Gregor Lehnert: Ja, darf ich anknüpfen an das, was ich vorhin gesagt habe? Die Kontinuität im Bereich Tarifpolitik in der Nachfolge Wolfgang Waschulewskis und die etwas stärkere Fokussierung auf Zukunftsthemen im Verband sind unsere Schwerpunkte. Dabei ist das Thema Wirtschaftsschutz ebenfalls ganz wichtig. Denn die meisten unserer mittelständischen Kunden haben keine eigene Sicherheitsabteilung. Fragen der Sicherheit, die nicht in die Kompetenz des Werkschutzes fallen, bleiben meist unbeantwortet. Eine kompetente Beratung gibt es selten, ist aber in unserer global vernetzen Welt erforderlich. Das hat auch die Politik begriffen und sucht nach Lösungsmöglichkeiten im Sicherheitsgefüge unseres Landes. Wir haben uns als Verband für dieses Tätigkeitsfeld zur Verfügung gestellt und möchten mit Unterstützung von Sicherheitsbehörden unsere Arbeit anbieten. Womit gleichzeitig auch diese Behörden selbst entlastet würden.

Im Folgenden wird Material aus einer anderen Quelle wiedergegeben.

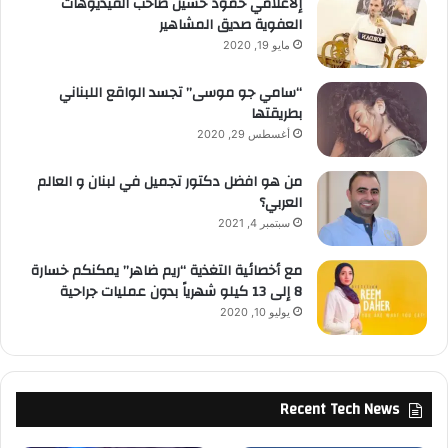
إلاعلامي حمود حسين صاحب الفيديوهات
العفوية صديق المشاهير
مايو 19, 2020
“سامي جو موسى” تجسد الواقع اللبناني
بطريقتها
أغسطس 29, 2020
من هو افضل دكتور تجميل في لبنان و العالم
العربي؟
سبتمبر 4, 2021
مع أخصائية التغذية “ريم ضاهر” يمكنكم خسارة
8 إلى 13 كيلو شهرياً بدون عمليات جراحية
يوليو 10, 2020
Recent Tech News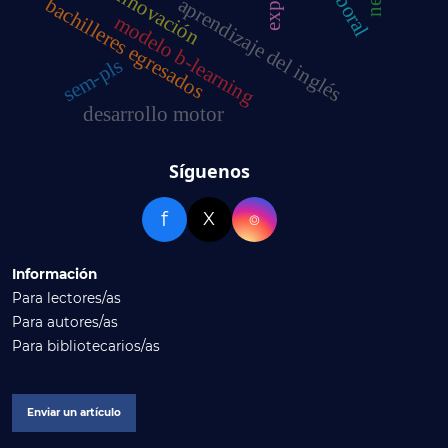
innovación
bachilleres egresados
aprendizaje del inglés
modelo b-learning
sem-pls
desarrollo motor
Síguenos
f
X
⌾
Información
Para lectores/as
Para autores/as
Para bibliotecarios/as
Enviar un artículo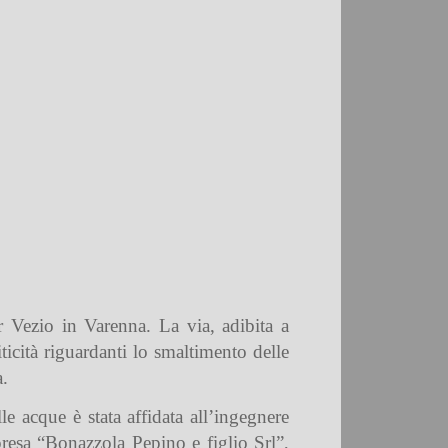
r Vezio in Varenna. La via, adibita a
ticità riguardanti lo smaltimento delle
a.
le acque è stata affidata all’ingegnere
presa “Bonazzola Pepino e figlio Srl”,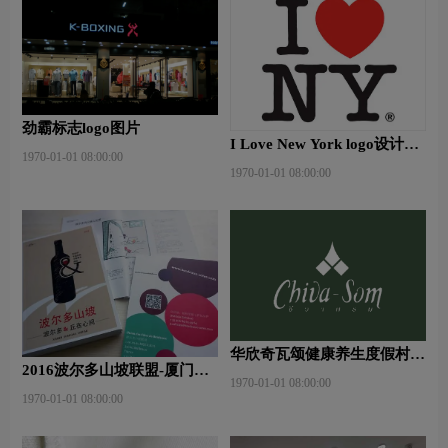
劲霸标志logo图片
I Love New York logo设计含
1970-01-01 08:00:00
义及设计理念
1970-01-01 08:00:00
华欣奇瓦颂健康养生度假村标
2016波尔多山坡联盟-厦门大
志logo图片
1970-01-01 08:00:00
师班
1970-01-01 08:00:00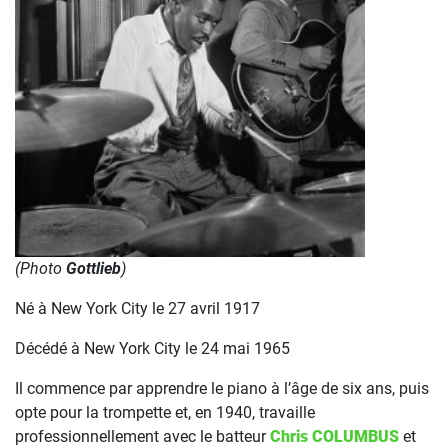
(Photo
Gottlieb
)
Né à New York City le 27 avril 1917
Décédé à New York City le 24 mai 1965
Il commence par apprendre le piano à l’âge de six ans, puis
opte pour la trompette et, en 1940, travaille
professionnellement avec le batteur
Chris COLUMBUS
et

Dazu ist es erforderlich, dass wir auch auf diesem Gebiet der Sicherheit eine hohe fachliche Kompetenz erhalten. Es gibt einige hundert Unternehmen, die dann davon profitieren können. Das hat auch die Politik verstanden und uns weitgehende Unterstützung zugesagt, da wir bundesweit tätig sind. Wirtschaftsschutz mit seinen weit gespannten Themenfeldern ist ein wichtiges Zukunftsprojekt unseres Verbandes. Wir gehen das Thema zunächst politisch an und sind in Berlin auf offene Ohren gestoßen. Gespräche mit Bundesoberbehörden stehen auf unserer Agenda für die nächsten Monate.

 

Dabei wird manches Ressentiment zu überwinden sein. Viel Glück.